鬼女

 鬼女。

 いつしかそんな異名がつけられていた。

 気丈で男勝りな女性の役ばかりがくるようになり、世間のイメージはすっかり鬼女。嘘と偽りにまみれ、腐敗した銀行を立て直す、気の強い銀行員の女を演じるドラマでの人気が、いっそう拍車をかけた。

『わたし、男になんか喰われませんので』というドラマ中のセリフが、流行語大賞に選ばれたくらいだ。

 そんなある日、週刊誌の一面に見出しが躍った。

『鬼女の目にも涙』

 そう。ハンカチで涙を拭う私の姿がスクープされたのだ。

 失恋の果ての涙か、愛人と疑われた大手芸能事務所の社長に見切られたか? など、適当な憶測があちこちで飛び交った。週刊誌各社はさらなるスクープを狙おうと、私の私生活にまでつきまとってきた。

 ひとりの女優の涙に多くの大人が群がるほど、この国は退屈な国と化してしまった。まったく先が思いやられる。

 近ごろの週刊誌のやり口は常軌を逸している。同じ事務所に所属している新人女優の子も被害者のひとり。

 人気漫画が原作のドラマでヒロインに抜擢された彼女。可憐な女子高生を演じる彼女の演技は高く評価され、一気に人気を集めた。そんな彼女が一瞬にして芸能界から姿を消すことに。乱交パーティーに参加したことをスクープされたのだ。

 演技のことで度々相談を受けていたから、彼女と連絡を取る機会は多かった。週刊誌の記者から事務所にスクープのネタが持ち込まれた夜、彼女は消え入るような声で電話してきた。

「絶対にそんなことしてません……信じてください」

 そう言うと彼女は堰(せき)を切ったように泣き出した。彼女の純粋な性格を知る私は、それが週刊誌のでっち上げだってことに気づいていた。きっと、ライバルの事務所が仕掛けた罠だ。

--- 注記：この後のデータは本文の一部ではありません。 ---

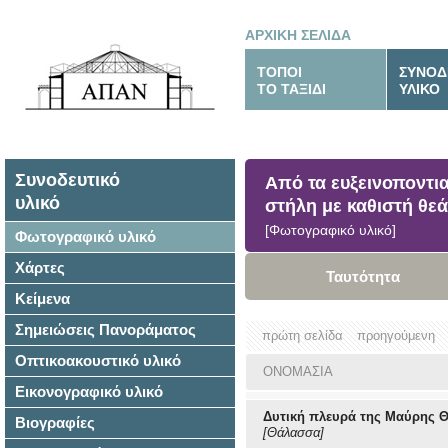
ΑΡΧΙΚΗ ΣΕΛΙΔΑ
ΤΟΠΟΙ
ΣΥΝΟΔ
ΤΟ ΤΑΞΙΔΙ
ΥΛΙΚΟ
Συνοδευτικό
Από τα ευξεινοποντι
υλικό
στήλη με καθιστή θεά
[Φωτογραφικό υλικό]
Φωτογραφικό υλικό
Χάρτες
Ταυτότητα
Κείμενα
Σημειώσεις Πανοράματος
πρώτη σελίδα
προηγούμενη
Οπτικοακουστικό υλικό
ΟΝΟΜΑΣΙΑ
Εικονογραφικό υλικό
Δυτική πλευρά της Μαύρης 
Βιογραφίες
[Θάλασσα]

 出る杭は打たれる。ただ、誰よりも出なきゃ芸能界じゃ生き残れない。打たれるだけなら這い上がることもできるが、今の芸能界じゃ、出る杭は消される。いつどこで誰がターゲットになるかは、業界の金と権力の動き次第。銀行員の役柄よろしく、世直しをしてあげたいところだが、たかが女優に何ができる。私にできることは、彼女の涙に付き合うことくらいのもの。それが芸能界に生きる者の宿命なのだから。

 撮影のない日の昼下がり。息抜きに買い物に出かけようとマンションから出てみると、そこには多くの記者たちが待ち構えていた。私の涙の理由を知るため。そして、そこに潜むスクープを暴くため。好奇(こうき)な目つきの記者たちが、私の登場にざわついた。

 モーゼみたく海を割って突き進んでやろうと思ったそのとき、たまたまマンションから出てきた少女が記者のひとりに押し倒された。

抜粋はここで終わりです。